Is there a very good reason everyone seems to run the 2871 turbo, i only want to add about 30 hp at elevation, 10000, can i use a smaller turbo, say a 2052. thanks Dave
 
turbo

Will be turboing the 800 xp 163 track, kept all the cats cause you dont get much for trade in, still good sleds , let our friends ride them with us, thanks in advance
 
Its a little small for it.

3082 is better overall choice . .
It will work like stink with the formula 3 800 touring single on it. simple fun..

should produce a sweet 300 under 20 psi.

If you had to use the 71 it won't be bad just not as responsive and torquey.


Go for it..
Gus
Actually the 3082 is cheaper and are you saying a single pipe is better than the tripple jaws mountain pipes i have. Been looking for a y pipe and single pipe but have had no luck. Enjoy reading this post and Gus you are so helpful to so many.
 
THe small turbo theory only works on 4 strokes,, sorry.
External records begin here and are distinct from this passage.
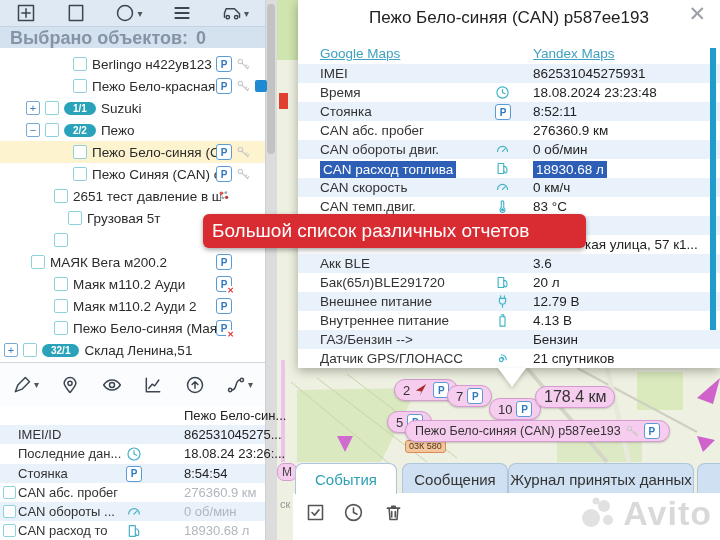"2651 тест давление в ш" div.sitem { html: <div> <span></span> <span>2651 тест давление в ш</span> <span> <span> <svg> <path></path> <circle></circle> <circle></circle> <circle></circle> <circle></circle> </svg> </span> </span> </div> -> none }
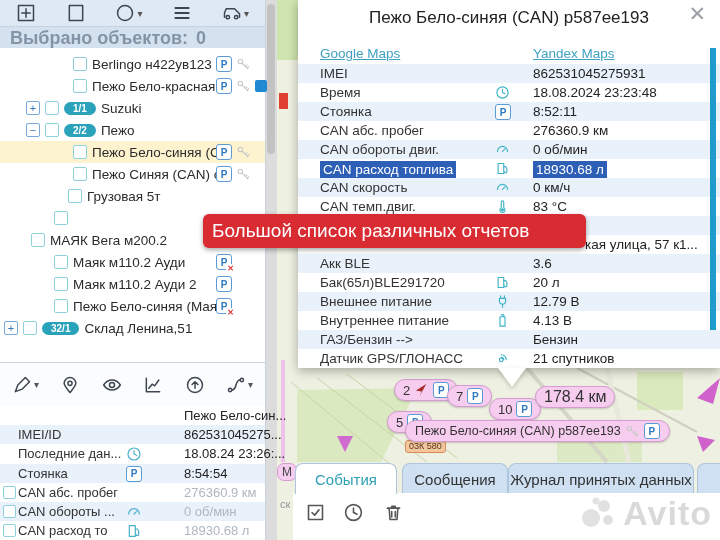"МАЯК Вега Suzuki" span.slabel { html: none -> <span>МАЯК Вега Suzuki</span> }
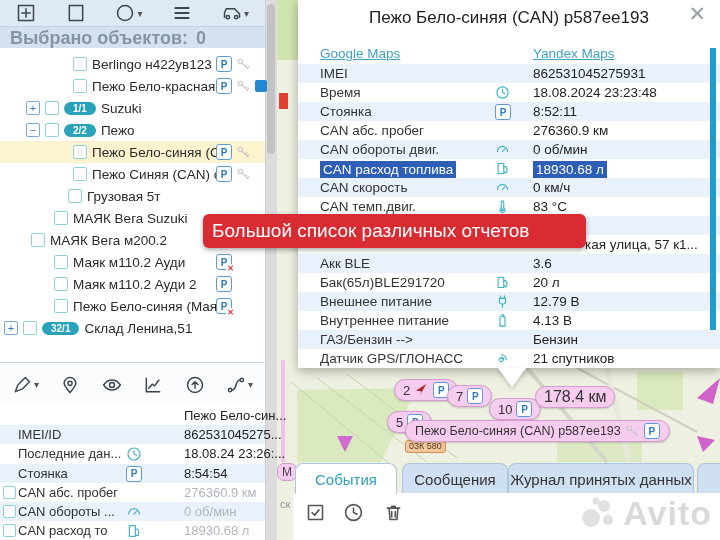"МАЯК Вега м200.2" div.sitem { padding-left: 31px -> 54px }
You need a 71 compressor minimum,, 2 strokes need lots of air.especially the overported R motor.. lots of leak in the R engine.

remeber this ONE RULE Under 200 exhaust duration..UNDER 130 transfer duration..BEST overall power and performance for a 2 stroke turbo.

Triple pipes are THAT much more airflow, and that much more CONSTANT pipe heat LOSS.. they work better in the dyno room than in the field.

turbo's are torque multipliers.. You can still buy the pipe new..cheap easy power.

Gus
 
I figured a little update on my project might be in order.

Since I started this project I have found that this motor likes fuel. Yesterday was a big green light day for me. I have it now where it appears safe to hold wide open, the transistion is clean and quick. Its stupid fast even with only 7psi boost. I gotta get it on a big pow day or a big big slope and see if I still say that. Until then I'll share what I've done:

Gus made the intitial recomendation to run the 2876 on this motor and it works nicely. I have 1-2 pounds of boost just after engagement and it increases in a nice linear fashion to where I have 4 - 5lbs just as I slide into the 6000 rpm range. After that hold on cause you don't seem to spend any time in the 7000 rpm range it just gets it on right up to shift rpm.

It has great boondocking manners. I can drop into a tree infested gully and work my way through the creek bottom and back out the top without any ill effects.....just a little off idle rich burble(that seems to be a trademark of my Cutler carbs) and never have to get out of the 6000prm range...er maybe a few burps of the throttle for grins...yeah baby!

So here is my calibration to date:
M7 with Cutler 1000 big bore, GT2876, 110lt pump, mod injector pump for oiling, powervalves pinned open.
Low compression domes with .020 cut out of the squish and the dome opened up a bit and Stock timing
D&D monster single(reinforce seams) and Y pipe with the internal stinger cut out..(that might go back in)
48mm Cutler carbs with 10 pilots, AA5needle jets and cutler #5 needles(raised to max) and 620 mains with harris powervalves at 3turns.
Mallory reg at 5psi with Gus's pipe port system so I see about 16psi fuel at boost.
Guages include: fuel pressure(my favorite), O2, avenger with all the tricks including boost built in. and a couple of idot lights for the idiot in me.....LOL

Still in the works: I need to build a better way of keeping the airbox attached. Also want to work the calibration to see if AV gas will work or maybe a mix of race and pump or????? Just some better mileage might also be a focus too (about 4mpg right now) ouch!.......LOL

Hope this helps, and many many thanks to Gus for keeping me on the path!